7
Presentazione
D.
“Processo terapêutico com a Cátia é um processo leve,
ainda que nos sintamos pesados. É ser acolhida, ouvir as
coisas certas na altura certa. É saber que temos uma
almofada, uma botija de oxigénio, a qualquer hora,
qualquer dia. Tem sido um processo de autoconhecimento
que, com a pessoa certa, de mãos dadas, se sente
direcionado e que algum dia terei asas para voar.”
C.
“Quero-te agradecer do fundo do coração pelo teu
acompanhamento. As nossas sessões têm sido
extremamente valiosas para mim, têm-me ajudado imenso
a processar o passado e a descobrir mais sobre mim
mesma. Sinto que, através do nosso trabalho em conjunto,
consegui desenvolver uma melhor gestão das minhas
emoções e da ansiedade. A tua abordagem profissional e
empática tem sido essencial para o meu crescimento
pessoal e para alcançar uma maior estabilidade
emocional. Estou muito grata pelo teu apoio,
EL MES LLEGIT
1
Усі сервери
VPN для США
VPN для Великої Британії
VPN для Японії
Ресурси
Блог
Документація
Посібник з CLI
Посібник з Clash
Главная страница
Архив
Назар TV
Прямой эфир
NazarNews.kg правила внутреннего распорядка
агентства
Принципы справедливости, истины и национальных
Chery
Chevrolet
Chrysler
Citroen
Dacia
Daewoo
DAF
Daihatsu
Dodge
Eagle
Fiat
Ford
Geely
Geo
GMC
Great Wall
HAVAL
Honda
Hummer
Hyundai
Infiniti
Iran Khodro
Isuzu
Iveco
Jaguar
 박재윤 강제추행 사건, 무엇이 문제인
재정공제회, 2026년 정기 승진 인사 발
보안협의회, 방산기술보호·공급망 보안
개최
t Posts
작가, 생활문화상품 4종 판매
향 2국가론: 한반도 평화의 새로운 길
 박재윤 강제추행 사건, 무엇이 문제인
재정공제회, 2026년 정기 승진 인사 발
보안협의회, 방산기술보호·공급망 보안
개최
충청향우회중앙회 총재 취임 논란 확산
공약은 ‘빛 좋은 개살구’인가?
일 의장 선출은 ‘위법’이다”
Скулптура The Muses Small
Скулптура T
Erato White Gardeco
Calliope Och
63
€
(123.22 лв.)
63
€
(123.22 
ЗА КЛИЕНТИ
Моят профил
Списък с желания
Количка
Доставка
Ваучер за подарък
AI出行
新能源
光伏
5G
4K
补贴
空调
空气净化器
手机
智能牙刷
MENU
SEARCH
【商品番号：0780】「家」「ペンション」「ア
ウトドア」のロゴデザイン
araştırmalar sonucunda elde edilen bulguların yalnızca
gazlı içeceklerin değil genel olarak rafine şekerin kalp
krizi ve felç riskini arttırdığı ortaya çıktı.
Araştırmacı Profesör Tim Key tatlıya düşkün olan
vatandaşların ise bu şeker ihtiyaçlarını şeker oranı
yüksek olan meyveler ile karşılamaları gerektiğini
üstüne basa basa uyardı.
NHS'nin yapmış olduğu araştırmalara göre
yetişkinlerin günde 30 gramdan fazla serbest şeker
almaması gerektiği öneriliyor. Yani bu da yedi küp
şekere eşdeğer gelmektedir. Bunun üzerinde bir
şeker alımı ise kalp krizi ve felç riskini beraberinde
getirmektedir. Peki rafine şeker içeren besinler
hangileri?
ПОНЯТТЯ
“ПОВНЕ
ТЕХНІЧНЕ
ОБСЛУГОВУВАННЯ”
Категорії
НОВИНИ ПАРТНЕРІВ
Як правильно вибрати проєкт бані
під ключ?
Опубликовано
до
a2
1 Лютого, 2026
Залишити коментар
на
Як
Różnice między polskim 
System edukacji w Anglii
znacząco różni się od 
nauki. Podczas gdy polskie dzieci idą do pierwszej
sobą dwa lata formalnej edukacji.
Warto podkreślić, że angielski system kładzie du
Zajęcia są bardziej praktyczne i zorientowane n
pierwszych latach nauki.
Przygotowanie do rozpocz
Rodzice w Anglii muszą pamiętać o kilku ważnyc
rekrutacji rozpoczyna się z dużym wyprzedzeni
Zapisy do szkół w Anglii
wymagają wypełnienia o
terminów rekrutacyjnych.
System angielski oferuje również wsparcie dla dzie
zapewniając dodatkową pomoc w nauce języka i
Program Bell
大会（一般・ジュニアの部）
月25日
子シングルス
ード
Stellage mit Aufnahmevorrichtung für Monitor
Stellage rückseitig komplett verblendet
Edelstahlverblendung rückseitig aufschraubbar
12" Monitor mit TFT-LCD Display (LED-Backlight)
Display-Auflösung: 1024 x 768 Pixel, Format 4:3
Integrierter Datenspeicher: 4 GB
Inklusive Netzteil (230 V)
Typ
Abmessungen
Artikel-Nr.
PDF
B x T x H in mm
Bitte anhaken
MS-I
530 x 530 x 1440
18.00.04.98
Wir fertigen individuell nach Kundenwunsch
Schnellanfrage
-.-.-
Brief: Can you rewrite everything from the first line of the rows through the line containing "emocional. Estou muito", inclusive, as a numbered list, skipping any blank lines?

Answer to the exercise:
1. 7
2. Presentazione
3. D.
4. “Processo terapêutico com a Cátia é um processo leve,
5. ainda que nos sintamos pesados. É ser acolhida, ouvir as
6. coisas certas na altura certa. É saber que temos uma
7. almofada, uma botija de oxigénio, a qualquer hora,
8. qualquer dia. Tem sido um processo de autoconhecimento
9. que, com a pessoa certa, de mãos dadas, se sente
10. direcionado e que algum dia terei asas para voar.”
11. C.
12. “Quero-te agradecer do fundo do coração pelo teu
13. acompanhamento. As nossas sessões têm sido
14. extremamente valiosas para mim, têm-me ajudado imenso
15. a processar o passado e a descobrir mais sobre mim
16. mesma. Sinto que, através do nosso trabalho em conjunto,
17. consegui desenvolver uma melhor gestão das minhas
18. emoções e da ansiedade. A tua abordagem profissional e
19. empática tem sido essencial para o meu crescimento
20. pessoal e para alcançar uma maior estabilidade
21. emocional. Estou muito grata pelo teu apoio,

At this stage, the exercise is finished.